Torino «è importante» e continua a essere centrale nei nuovi progetti Stellantis, ma Mirafiori continua a fare i conti con una produzione a singhiozzo. È il chiaroscuro che accompagna il Salone dell’Auto, dove il gruppo rilancia il legame con la città proprio nei giorni in cui arriva una nuova fermata nello stabilimento. L’azienda ha comunicato ai delegati sindacali un altro stop produttivo per lunedì 14 settembre, il sesto dall’inizio del mese. «Il Salone di Torino è ormai un riferimento in Italia per la capacità di attrarre tanto pubblico e tanto interesse», ha sottolineato Antonella Bruno, managing director di Stellantis Italia, ieri in piazza Castello. La presenza al Salone, con dieci marchi del gruppo e diverse anteprime nazionali, diventa così anche l’occasione per ribadire il peso che Torino continua ad avere nelle attività che precedono la produzione vera e propria.
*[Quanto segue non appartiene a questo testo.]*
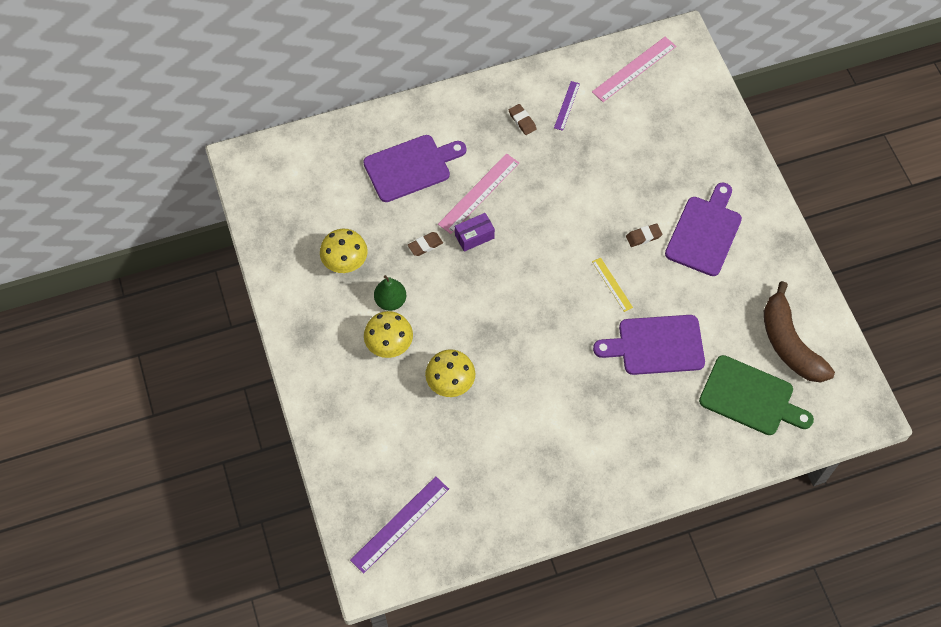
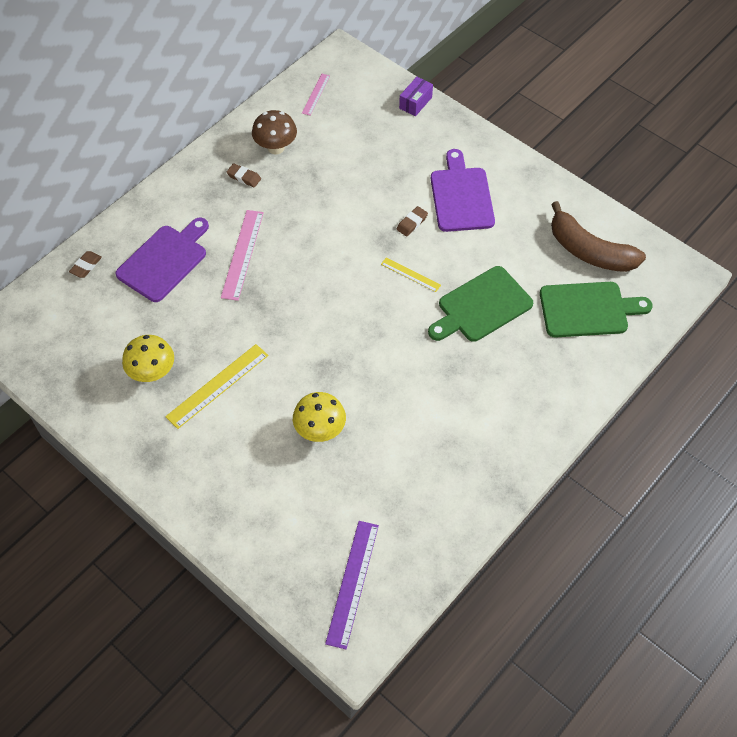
camera: 30 degrees left, 5 degrees down
(389, 345) = (241, 425): yellow mushroom -> none
(390, 301) = (217, 385): green pear -> yellow ruler
(425, 245) = (220, 321): brown eraser -> brown eraser (86, 266)
(474, 236) = (261, 292): purple box -> purple box (415, 103)
(566, 105) = (276, 148): purple ruler -> brown mushroom
(634, 69) = (316, 94): pink ruler -> pink ruler, size x0.57
(656, 345) = (481, 306): purple cutting board -> green cutting board

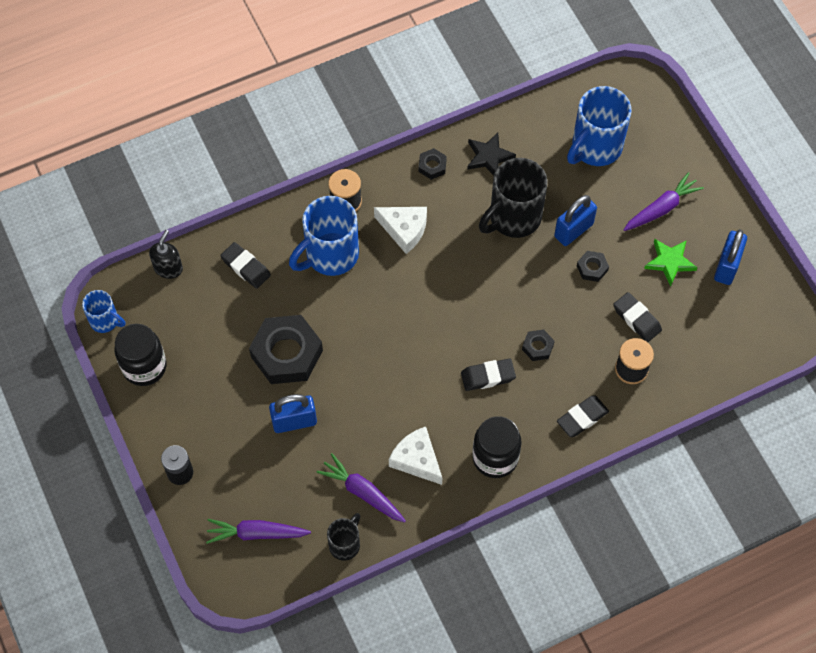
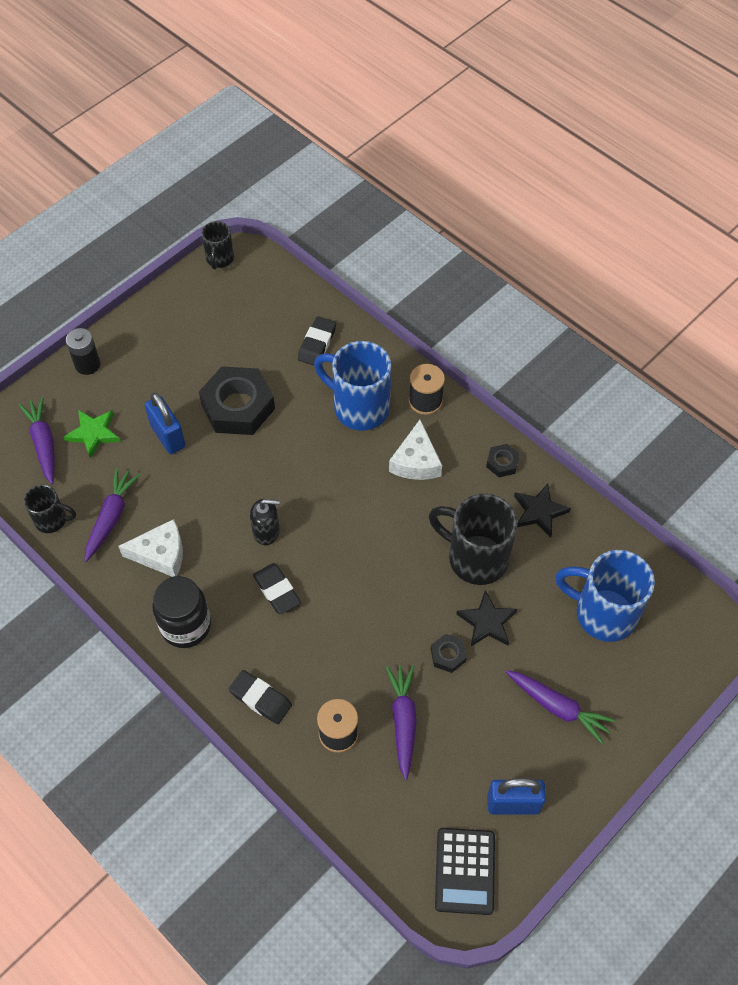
camera: 70 degrees right, 5 degrees down
(105, 321) = (219, 259): blue mug -> black mug
(144, 367) = (184, 302): black jar -> none
(168, 268) = (291, 286): black soap dispenser -> black soap dispenser (266, 531)
(417, 460) = (161, 554): white cheese -> white cheese turned 60 degrees clockwise
(537, 347) = (329, 628): black nut -> none
(573, 230) = (487, 622): blue padlock -> black star
(637, 319) = (403, 721): black eraser -> purple carrot
(670, 262) = (491, 737): green star -> green star (94, 433)
(767, 317) = (465, 871): none -> black calculator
Il caso più significativo è quello della nuova Lancia Gamma. Il modello, con cui il marchio allargherà la propria offerta dopo la Ypsilon, è stato sviluppato, progettato e disegnato dal Centro stile Lancia di Torino. «C’è tanto di Torino su queste vetture», rivendica Bruno. La produzione sarà invece affidata allo stabilimento di Melfi. Mercoledì 16 settembre la Gamma sarà inoltre presentata ufficialmente al ministro delle Imprese e del Made in Italy Adolfo Urso, nell’anno in cui Lancia celebra i 120 anni dalla fondazione. Per Stellantis il capoluogo piemontese resta così uno dei luoghi nei quali si concentrano competenze di stile, progettazione e sviluppo, anche quando l’assemblaggio finale avviene altrove. Per Bruno, proprio questa capacità di tenere insieme radici industriali e nuove competenze resta uno dei punti di forza torinesi.